Errors indicate something in the system is not communicating correctly, and may involve communication between the software, the microscope, the scanner, the confocal computer and the microscope computer. It is usually best to restart the software, confocal computer, scanner and microscope, to ensure everything is restarted with fresh communication. It is not usually necessary to restart the lasers unless the problem appears to have something to do with the lasers.

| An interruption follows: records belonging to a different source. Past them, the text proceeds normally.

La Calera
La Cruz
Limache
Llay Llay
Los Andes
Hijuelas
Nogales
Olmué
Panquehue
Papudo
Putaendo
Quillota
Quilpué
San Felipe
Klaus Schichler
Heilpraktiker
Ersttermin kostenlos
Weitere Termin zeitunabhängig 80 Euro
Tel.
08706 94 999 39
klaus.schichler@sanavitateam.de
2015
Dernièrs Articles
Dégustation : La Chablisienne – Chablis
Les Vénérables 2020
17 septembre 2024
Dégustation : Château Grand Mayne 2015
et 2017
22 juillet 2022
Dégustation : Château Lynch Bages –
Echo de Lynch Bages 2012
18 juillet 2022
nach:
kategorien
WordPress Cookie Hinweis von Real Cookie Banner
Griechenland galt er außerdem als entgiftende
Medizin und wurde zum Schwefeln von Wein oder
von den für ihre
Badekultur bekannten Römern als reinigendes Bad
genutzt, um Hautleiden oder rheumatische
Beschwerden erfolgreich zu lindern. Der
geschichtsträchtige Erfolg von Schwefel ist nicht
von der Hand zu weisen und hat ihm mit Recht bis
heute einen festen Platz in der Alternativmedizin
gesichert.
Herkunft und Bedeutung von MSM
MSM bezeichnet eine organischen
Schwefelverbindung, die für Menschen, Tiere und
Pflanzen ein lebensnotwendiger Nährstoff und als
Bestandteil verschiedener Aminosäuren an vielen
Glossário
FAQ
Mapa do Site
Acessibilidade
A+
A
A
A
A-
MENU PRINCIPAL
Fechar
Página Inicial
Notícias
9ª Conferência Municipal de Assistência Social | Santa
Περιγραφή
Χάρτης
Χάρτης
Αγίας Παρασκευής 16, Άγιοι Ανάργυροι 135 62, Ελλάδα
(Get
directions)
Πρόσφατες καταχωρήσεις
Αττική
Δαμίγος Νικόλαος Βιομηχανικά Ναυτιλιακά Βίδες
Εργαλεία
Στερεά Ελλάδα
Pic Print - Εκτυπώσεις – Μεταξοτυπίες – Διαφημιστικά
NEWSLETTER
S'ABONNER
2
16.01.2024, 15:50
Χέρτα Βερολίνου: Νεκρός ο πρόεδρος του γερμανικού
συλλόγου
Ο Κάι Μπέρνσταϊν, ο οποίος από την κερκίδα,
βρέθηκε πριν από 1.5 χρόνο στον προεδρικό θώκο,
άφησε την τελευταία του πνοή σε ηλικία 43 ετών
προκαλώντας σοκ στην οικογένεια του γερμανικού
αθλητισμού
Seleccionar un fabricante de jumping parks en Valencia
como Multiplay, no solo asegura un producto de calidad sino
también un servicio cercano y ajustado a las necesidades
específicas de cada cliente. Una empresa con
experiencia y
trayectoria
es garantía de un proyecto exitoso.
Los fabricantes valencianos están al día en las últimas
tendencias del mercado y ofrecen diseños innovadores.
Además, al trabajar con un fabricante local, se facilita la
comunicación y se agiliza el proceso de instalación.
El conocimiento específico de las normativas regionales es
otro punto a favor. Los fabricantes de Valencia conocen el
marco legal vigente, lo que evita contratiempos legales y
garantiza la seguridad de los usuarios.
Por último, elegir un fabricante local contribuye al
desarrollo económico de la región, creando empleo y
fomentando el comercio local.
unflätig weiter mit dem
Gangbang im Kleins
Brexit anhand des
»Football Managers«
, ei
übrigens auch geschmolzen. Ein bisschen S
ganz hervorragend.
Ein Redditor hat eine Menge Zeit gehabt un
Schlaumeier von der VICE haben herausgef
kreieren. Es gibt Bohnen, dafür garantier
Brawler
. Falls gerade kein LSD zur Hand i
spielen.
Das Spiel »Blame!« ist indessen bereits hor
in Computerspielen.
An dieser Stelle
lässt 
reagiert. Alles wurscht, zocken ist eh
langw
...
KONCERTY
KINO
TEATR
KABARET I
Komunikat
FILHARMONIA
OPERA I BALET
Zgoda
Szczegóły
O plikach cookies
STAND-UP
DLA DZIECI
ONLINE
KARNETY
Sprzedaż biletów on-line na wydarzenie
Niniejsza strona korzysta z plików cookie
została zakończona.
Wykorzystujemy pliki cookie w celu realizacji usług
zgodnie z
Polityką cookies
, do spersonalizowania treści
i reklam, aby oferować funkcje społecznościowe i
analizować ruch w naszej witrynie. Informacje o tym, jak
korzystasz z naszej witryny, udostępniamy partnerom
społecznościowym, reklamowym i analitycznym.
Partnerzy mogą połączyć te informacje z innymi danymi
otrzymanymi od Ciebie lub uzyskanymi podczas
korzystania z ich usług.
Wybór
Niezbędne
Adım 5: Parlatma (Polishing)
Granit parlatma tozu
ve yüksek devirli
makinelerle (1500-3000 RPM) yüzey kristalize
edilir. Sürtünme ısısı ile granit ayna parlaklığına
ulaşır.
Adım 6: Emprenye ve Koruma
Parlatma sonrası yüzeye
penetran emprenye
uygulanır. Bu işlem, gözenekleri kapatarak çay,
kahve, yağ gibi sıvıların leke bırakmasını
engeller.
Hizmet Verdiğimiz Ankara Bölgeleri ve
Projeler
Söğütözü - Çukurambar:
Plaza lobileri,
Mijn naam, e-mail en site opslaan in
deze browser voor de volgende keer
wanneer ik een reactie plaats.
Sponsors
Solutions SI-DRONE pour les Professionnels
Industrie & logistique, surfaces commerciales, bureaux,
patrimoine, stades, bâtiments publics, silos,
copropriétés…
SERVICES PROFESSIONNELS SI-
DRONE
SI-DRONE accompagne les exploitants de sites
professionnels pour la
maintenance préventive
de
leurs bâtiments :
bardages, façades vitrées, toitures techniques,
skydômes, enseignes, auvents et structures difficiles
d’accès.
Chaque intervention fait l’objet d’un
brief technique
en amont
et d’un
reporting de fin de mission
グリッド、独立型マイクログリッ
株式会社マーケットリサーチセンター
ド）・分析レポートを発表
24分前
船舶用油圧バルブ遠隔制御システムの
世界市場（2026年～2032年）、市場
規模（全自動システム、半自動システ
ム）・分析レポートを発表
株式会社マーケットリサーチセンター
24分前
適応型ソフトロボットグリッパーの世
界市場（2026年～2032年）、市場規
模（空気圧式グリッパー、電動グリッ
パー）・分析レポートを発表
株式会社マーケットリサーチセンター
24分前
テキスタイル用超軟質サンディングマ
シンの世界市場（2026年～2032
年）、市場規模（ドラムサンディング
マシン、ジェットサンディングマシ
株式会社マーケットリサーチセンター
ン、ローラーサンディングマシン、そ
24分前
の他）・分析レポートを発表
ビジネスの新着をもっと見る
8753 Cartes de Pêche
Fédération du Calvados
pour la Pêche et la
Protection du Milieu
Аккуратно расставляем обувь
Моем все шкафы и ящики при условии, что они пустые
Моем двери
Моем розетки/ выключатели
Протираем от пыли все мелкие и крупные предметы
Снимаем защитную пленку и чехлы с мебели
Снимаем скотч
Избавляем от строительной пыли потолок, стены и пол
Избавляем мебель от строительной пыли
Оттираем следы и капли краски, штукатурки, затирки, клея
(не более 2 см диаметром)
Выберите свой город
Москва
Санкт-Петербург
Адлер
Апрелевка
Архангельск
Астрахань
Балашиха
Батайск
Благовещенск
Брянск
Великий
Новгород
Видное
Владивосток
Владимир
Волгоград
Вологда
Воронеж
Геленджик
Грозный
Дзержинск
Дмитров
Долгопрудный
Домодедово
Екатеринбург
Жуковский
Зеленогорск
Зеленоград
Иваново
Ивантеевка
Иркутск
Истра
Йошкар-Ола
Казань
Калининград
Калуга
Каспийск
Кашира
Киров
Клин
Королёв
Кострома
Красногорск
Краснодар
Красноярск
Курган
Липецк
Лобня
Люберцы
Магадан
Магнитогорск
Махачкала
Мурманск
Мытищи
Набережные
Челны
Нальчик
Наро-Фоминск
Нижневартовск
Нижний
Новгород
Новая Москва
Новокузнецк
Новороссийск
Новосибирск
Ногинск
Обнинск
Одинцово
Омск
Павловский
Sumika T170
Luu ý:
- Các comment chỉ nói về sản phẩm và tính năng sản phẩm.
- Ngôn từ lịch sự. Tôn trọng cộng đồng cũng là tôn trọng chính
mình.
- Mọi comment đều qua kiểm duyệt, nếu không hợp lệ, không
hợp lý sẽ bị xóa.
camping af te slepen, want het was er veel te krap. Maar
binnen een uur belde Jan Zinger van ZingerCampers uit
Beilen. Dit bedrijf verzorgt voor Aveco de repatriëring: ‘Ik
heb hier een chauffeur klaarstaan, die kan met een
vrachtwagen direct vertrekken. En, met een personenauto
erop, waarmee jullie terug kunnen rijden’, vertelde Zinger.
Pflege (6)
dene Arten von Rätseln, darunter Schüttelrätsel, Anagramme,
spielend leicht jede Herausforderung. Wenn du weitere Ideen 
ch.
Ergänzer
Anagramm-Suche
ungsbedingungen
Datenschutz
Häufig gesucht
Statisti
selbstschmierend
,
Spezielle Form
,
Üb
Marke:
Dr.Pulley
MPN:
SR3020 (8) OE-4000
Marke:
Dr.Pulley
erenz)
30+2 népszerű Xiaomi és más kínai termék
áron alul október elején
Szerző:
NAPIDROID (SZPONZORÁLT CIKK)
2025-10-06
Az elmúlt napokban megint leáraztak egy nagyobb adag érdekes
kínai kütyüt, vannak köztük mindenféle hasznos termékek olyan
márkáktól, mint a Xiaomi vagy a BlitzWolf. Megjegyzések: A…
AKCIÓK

To restart: 1. Lower the objective turret at the microscope and remove your sample (if you don’t want to have to remove you sample see * below) 2. If possible, save your experiment then close the software (“X” in top right hand corner, or “Close” under the file menu) If the computer has crashed you may need to force quit by simultaneously pressing “Ctrl” “Alt” and “Delete” on the keyboard to go to the “Task Manager”, and going into “Processes”, selecting “LASAF” and clicking on “End Process”. If you are only going to restart the software and not the computer, then you need to also select “LCS” (software which runs in the background of LASAF) and “End Process”. 3. Shutdown the computer; for a complete restart of the computer, microscope and scanner chose the “Shutdown” option (not the “Restart” option). 4. Turn off the scanner at the TCS control panel 5. Once the computer has shutdown, turn off the “PC & Microscope” at the TCS control panel. 6. Wait a couple of minutes then restart everything as per normal startup procedure * If you have located an important position on your specimen and don’t want to loose it you may wish to try restarting the software alone, or restarting the scanner and the software, but not restarting the microscope, so as not to loose your position in your sample. In this case, you still need to lower the objective turret, and when the message appears to “initialise” the stage upon restarting the software, click “No” (refer Startup Procedure point 4 on page 1).